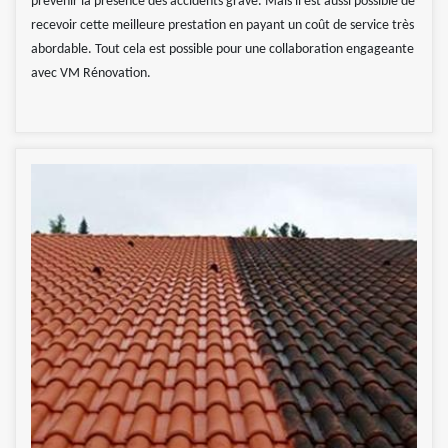
prévenir la présence des accidents grave. Mais il est aussi possible de
recevoir cette meilleure prestation en payant un coût de service très
abordable. Tout cela est possible pour une collaboration engageante
avec VM Rénovation.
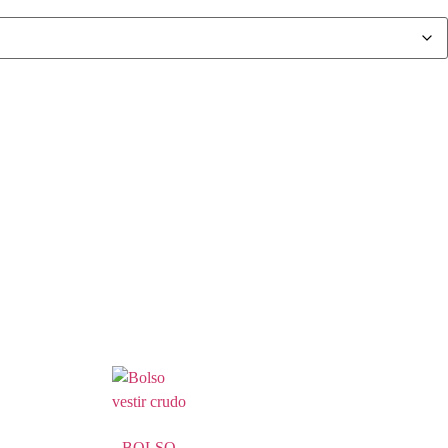
BOLSO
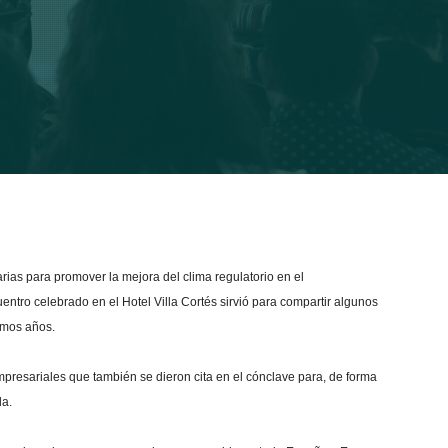
ias para promover la mejora del clima regulatorio en el
ntro celebrado en el Hotel Villa Cortés sirvió para compartir algunos
timos años.
presariales que también se dieron cita en el cónclave para, de forma
da.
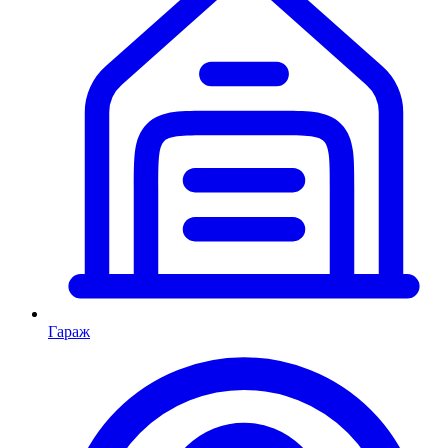
Гараж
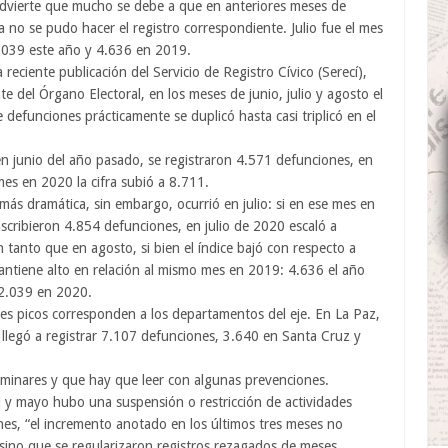
advierte que mucho se debe a que en anteriores meses de
 no se pudo hacer el registro correspondiente. Julio fue el mes
2.039 este año y 4.636 en 2019.
reciente publicación del Servicio de Registro Cívico (Serecí),
e del Órgano Electoral, en los meses de junio, julio y agosto el
e defunciones prácticamente se duplicó hasta casi triplicó en el
n junio del año pasado, se registraron 4.571 defunciones, en
es en 2020 la cifra subió a 8.711.
más dramática, sin embargo, ocurrió en julio: si en ese mes en
scribieron 4.854 defunciones, en julio de 2020 escaló a
 tanto que en agosto, si bien el índice bajó con respecto a
mantiene alto en relación al mismo mes en 2019: 4.636 el año
2.039 en 2020.
es picos corresponden a los departamentos del eje. En La Paz,
e llegó a registrar 7.107 defunciones, 3.640 en Santa Cruz y
eliminares y que hay que leer con algunas prevenciones.
l y mayo hubo una suspensión o restricción de actividades
ones, “el incremento anotado en los últimos tres meses no
 sino que se regularizaron registros rezagados de meses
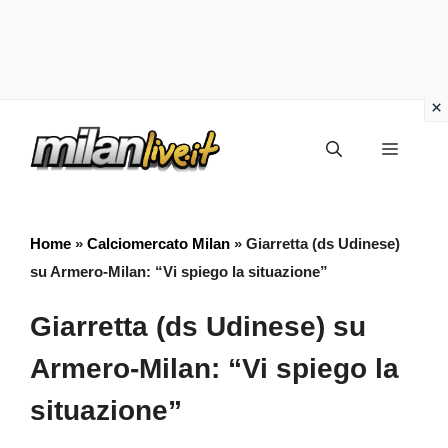
Vai
Menu
al
contenuto
Home
»
Calciomercato Milan
»
Giarretta (ds Udinese)
su Armero-Milan: “Vi spiego la situazione”
Giarretta (ds Udinese) su
Armero-Milan: “Vi spiego la
situazione”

# # # #

* [TASK DESCRIPTION]:
Could you write out the text of this listing line for line as it appears, leaving out the pictures?

* [WRITTEN SOLUTION]:
prévenir la présence des accidents grave. Mais il est aussi possible de
recevoir cette meilleure prestation en payant un coût de service très
abordable. Tout cela est possible pour une collaboration engageante
avec VM Rénovation.
BOLSO
ias para promover la mejora del clima regulatorio en el
ntro celebrado en el Hotel Villa Cortés sirvió para compartir algunos
timos años.
presariales que también se dieron cita en el cónclave para, de forma
da.
Гараж
advierte que mucho se debe a que en anteriores meses de
 no se pudo hacer el registro correspondiente. Julio fue el mes
2.039 este año y 4.636 en 2019.
reciente publicación del Servicio de Registro Cívico (Serecí),
e del Órgano Electoral, en los meses de junio, julio y agosto el
e defunciones prácticamente se duplicó hasta casi triplicó en el
n junio del año pasado, se registraron 4.571 defunciones, en
es en 2020 la cifra subió a 8.711.
más dramática, sin embargo, ocurrió en julio: si en ese mes en
scribieron 4.854 defunciones, en julio de 2020 escaló a
 tanto que en agosto, si bien el índice bajó con respecto a
mantiene alto en relación al mismo mes en 2019: 4.636 el año
2.039 en 2020.
es picos corresponden a los departamentos del eje. En La Paz,
e llegó a registrar 7.107 defunciones, 3.640 en Santa Cruz y
eliminares y que hay que leer con algunas prevenciones.
l y mayo hubo una suspensión o restricción de actividades
ones, “el incremento anotado en los últimos tres meses no
 sino que se regularizaron registros rezagados de meses
Vai
Menu
al
contenuto
Home
»
Calciomercato Milan
»
Giarretta (ds Udinese)
su Armero-Milan: “Vi spiego la situazione”
Giarretta (ds Udinese) su
Armero-Milan: “Vi spiego la
situazione”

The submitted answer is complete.